Her mother would begin to acknowledge her again once inside the shelter of the store, snatching dresses off rails and throwing them into her arms until there was more material than Monica – something not actually that difficult when, in her eyes, the dresses looked more like huge tablecloths. Everything from their sheer size to the material screamed "vintage floral nightmare" and, if not locked away in the back of her wardrobe, would have been better off catching the crumbs at her grandmother's tea parties.

Things didn't improve inside the dressing rooms, either. She hated the feel of her mother's bony fingers digging into her back as she was pushed into the nearest cubicle, her mother drawing the curtain behind them and enclosing them in a space neither wanted to be in. Salty tears would prickle her eyes and she'd blink rapidly, trying to make sure the tears didn't fall on the dresses she was being stuffed into so as not to give her mother another reason to jeer. She was already hearing the "lifestyle suggestions" as her mother always referred to them as, her mother's hot breath tickling her ears as she hissed how large she was getting, how she wasn't going to look pretty for Ross' sixteenth birthday party if she didn't suck herself in and how the other girls would only laugh if her buttons popped or her zipper slipped.

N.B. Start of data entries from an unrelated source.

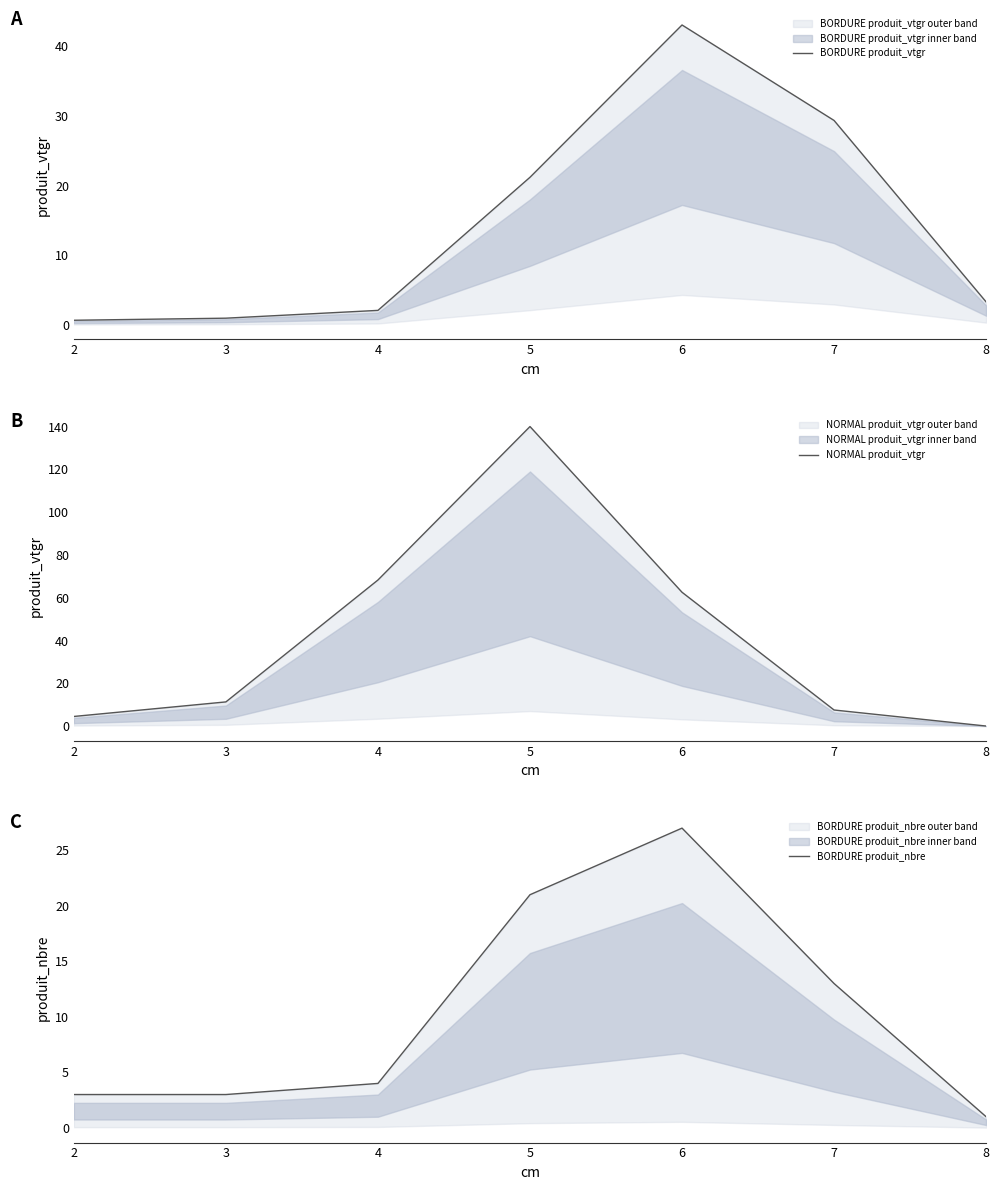

Reading left to right, transcribe all the data shown in this chart.

BORDURE produit_vtgr: 2=0.7	3=1.0	4=2.1	5=21.2	6=43.1	7=29.4	8=3.3
NORMAL produit_vtgr: 2=4.5	3=11.3	4=68.3	5=140.1	6=62.6	7=7.5	8=0.0
BORDURE produit_nbre: 2=3.0	3=3.0	4=4.0	5=21.0	6=27.0	7=13.0	8=1.0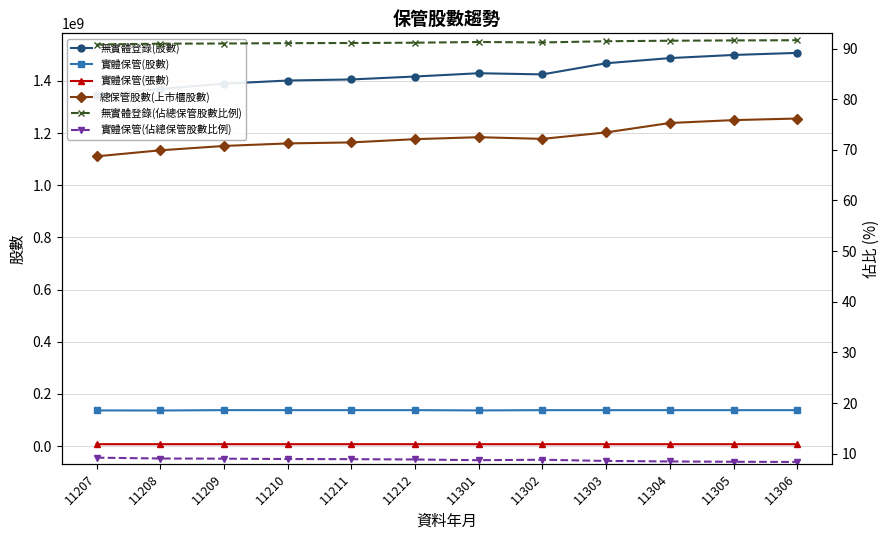

At which label is 無實體登錄(佔總保管股數比例) closest to 91?

11209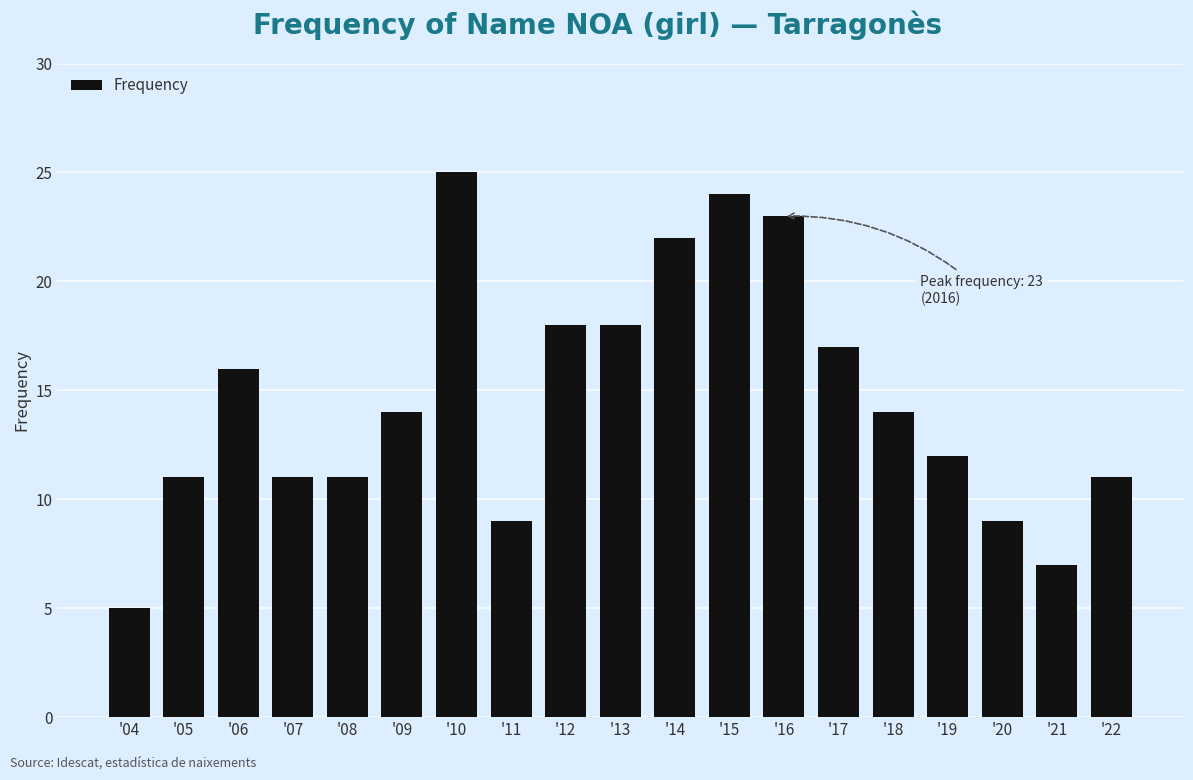

Does the chart contain any negative values?

No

"I'm only saying this for your own good, Monica", she'd say as she tried to stuff her daughter's limbs into various holes in the horrid garments. "You'll thank me for it when you're nice and thin."

She failed to see how a single word of what she was saying was for her own good, not when her self-confidence might as well have been non-existent. She let her arms droop down with her head, letting her mother continue to grab hold of her as if she was nothing more than a ragdoll, puppeteering her this way and that until she looked at least somewhat like the daughter she wanted her to be.